Third, spammers and scrapers are able to create new accounts far faster than they can be reported. In the time it takes a user to report a scraper, the software that made the spam site can make a dozen more. This makes such a service a matter of chasing ones own tail, always being a few steps behind the worst offenders.
Finally, such a list does nothing to get the content removed. Where a DMCA notice or a cease and desist letter might get the site removed from the Web, or at least the search engines, this list simply shames the plagiarist a bit and, possibly, directs other sites to ignore it. The content still remains.
However, despite these issues, there is at least some hope for this list, provided it is able to evolve in a slightly different direction.
A New Direction
The idea behind this list is sound and it might be able to play a role in stopping or at least deterring plagiarism on the Web. However, before that happens, there will have to be several changes:
- Better Accountability: The site needs to make its users more accountable for what they say. Anonymous posting is enticing, but also very dangerous and ripe for abuse. Having users register for an account before reporting plagiarists would help as it would facilitate in banning users that obviously are abusing the system.
- Verified Information: Rather than simply accepting that the information given is valid, the list needs to do at least some rudimentary evaluation. Granted, this is a difficult task, but it might be an area that Blogstamp can help with. (previous coverage)
- Private Information: Making the list publicly available and exposing personal information opens the site up to libel suits and only offers a deterrent in a small percentage of plagiarists. It would be best if this information were hidden from public view, though perhaps included in private blacklists, until it can be independently verified. In that regard, Blogwerx has an interesting approach to dealing with this issue.
- Better Resolution: Rather than just shotgunning the information out there, it would be better if the site worked, in some manner, as an intermediary to resolve the issues. Offering a means for the accused plagiarist to contact the original author would be a step in that direction.

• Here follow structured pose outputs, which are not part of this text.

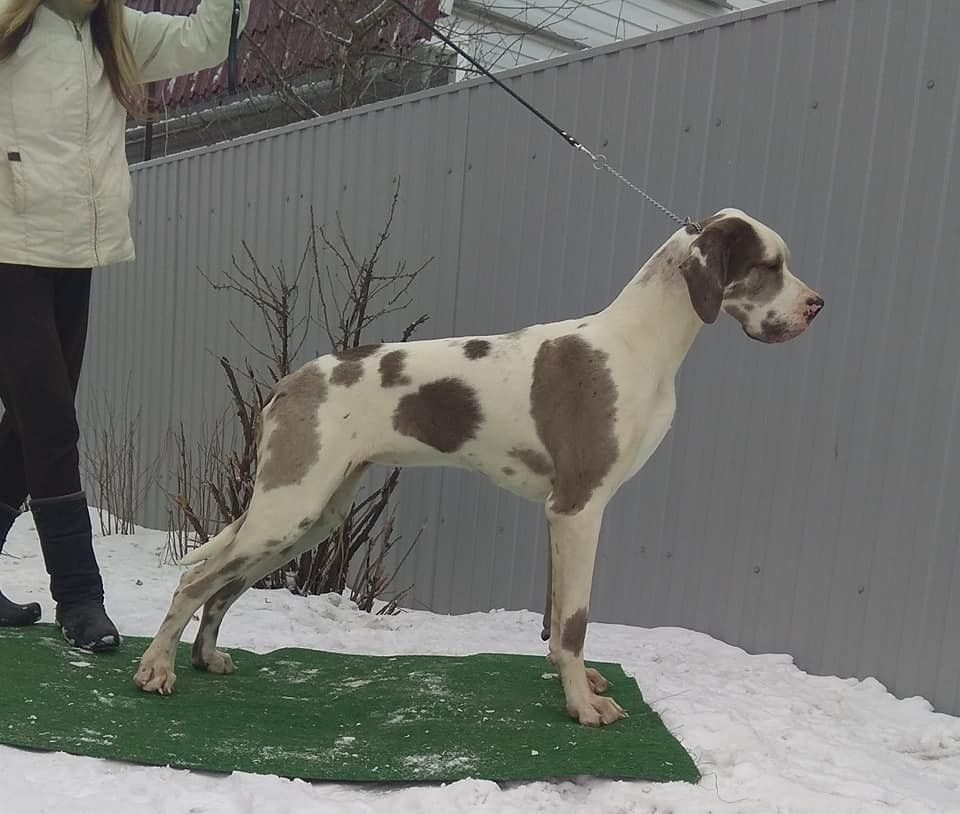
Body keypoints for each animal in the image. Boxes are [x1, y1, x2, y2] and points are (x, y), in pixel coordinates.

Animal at [134, 208, 823, 727]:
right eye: (769, 266)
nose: (818, 306)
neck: (637, 344)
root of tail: (289, 382)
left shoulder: (560, 516)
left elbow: (555, 618)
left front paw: (578, 682)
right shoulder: (580, 509)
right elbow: (574, 622)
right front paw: (582, 705)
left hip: (312, 516)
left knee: (225, 586)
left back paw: (206, 657)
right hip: (288, 508)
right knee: (195, 580)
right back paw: (156, 668)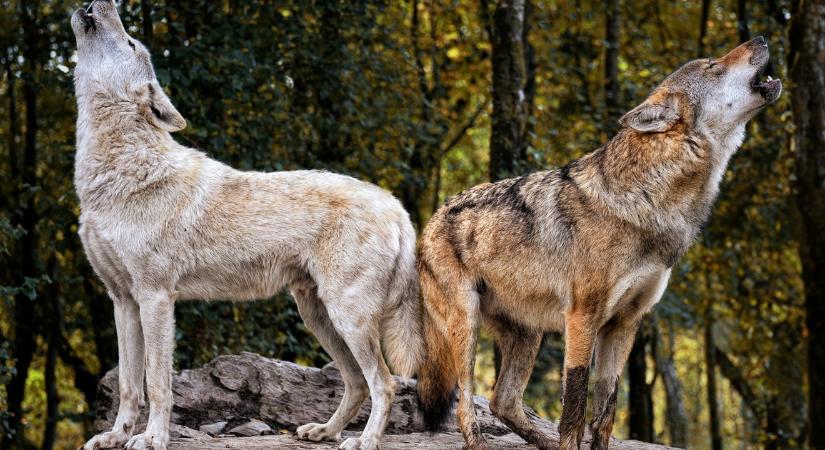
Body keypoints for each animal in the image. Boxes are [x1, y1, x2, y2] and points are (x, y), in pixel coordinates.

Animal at [71, 1, 424, 448]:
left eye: (131, 42)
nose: (104, 4)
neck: (118, 172)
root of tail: (396, 206)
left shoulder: (156, 297)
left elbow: (157, 383)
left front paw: (152, 439)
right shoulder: (122, 300)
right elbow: (130, 385)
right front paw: (116, 436)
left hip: (348, 317)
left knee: (384, 383)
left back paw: (364, 440)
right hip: (318, 317)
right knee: (358, 383)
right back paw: (324, 431)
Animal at [416, 37, 784, 448]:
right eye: (712, 66)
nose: (761, 39)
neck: (649, 199)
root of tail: (432, 216)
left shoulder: (626, 323)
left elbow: (607, 406)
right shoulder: (583, 317)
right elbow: (575, 405)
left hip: (529, 335)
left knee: (503, 402)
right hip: (467, 325)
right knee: (466, 400)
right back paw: (480, 440)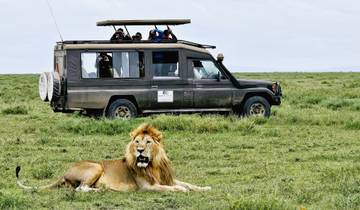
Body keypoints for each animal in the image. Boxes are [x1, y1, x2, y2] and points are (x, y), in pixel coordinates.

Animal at [16, 124, 211, 193]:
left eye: (147, 142)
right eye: (137, 142)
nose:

- Greater Cooperation: Clearly, as Jensen has stated, the service is going to need better cooperation both getting material in and making use of what’s there. There’s the potential to create a goldmine of information here that can help deal with scraping and plagiarism, but tools will need to be created on both sides to make that happen.
If those steps were taken, it would not be an ideal service and there would still be more progress to be made, but the service would at least be well on its way.
There have been other attempts to create blacklists of spam blogs and scrapers, Splogspot being one example, but most have flamed out (including Splogspot itself apparently). The difficulty in creating a useful list, maintaining it and funding it are almost always too much to bear. Furthermore, with spammers creating sites faster than they can be reported, the usefulness of any such list is dubious.
Over all, it appears that the key lies in hosts keeping spam blogs and scrapers off of their servers, as WordPress.com seems to have done, and shutting down the networks at their source by cutting off funding.
However, a list such as this one might be useful in reducing trackback spam and giving search engines forewarning of a spam blog that is operating. That could not only mitigate against the duplicate content penalty, but also prevent scrapers from gaming the blog search engines.
What remains to be seen though is if this new list will be widely used by other bloggers or remain Jensen’s personal “Hall of Shame” style site.
If it takes off and is well supported, it may become a valuable tool. Otherwise, it may just remain a personal site used to out plagiarists of that Jensen’s own literary efforts.
Either way, it would be interesting to see if such an effort could be useful and what impact it would have.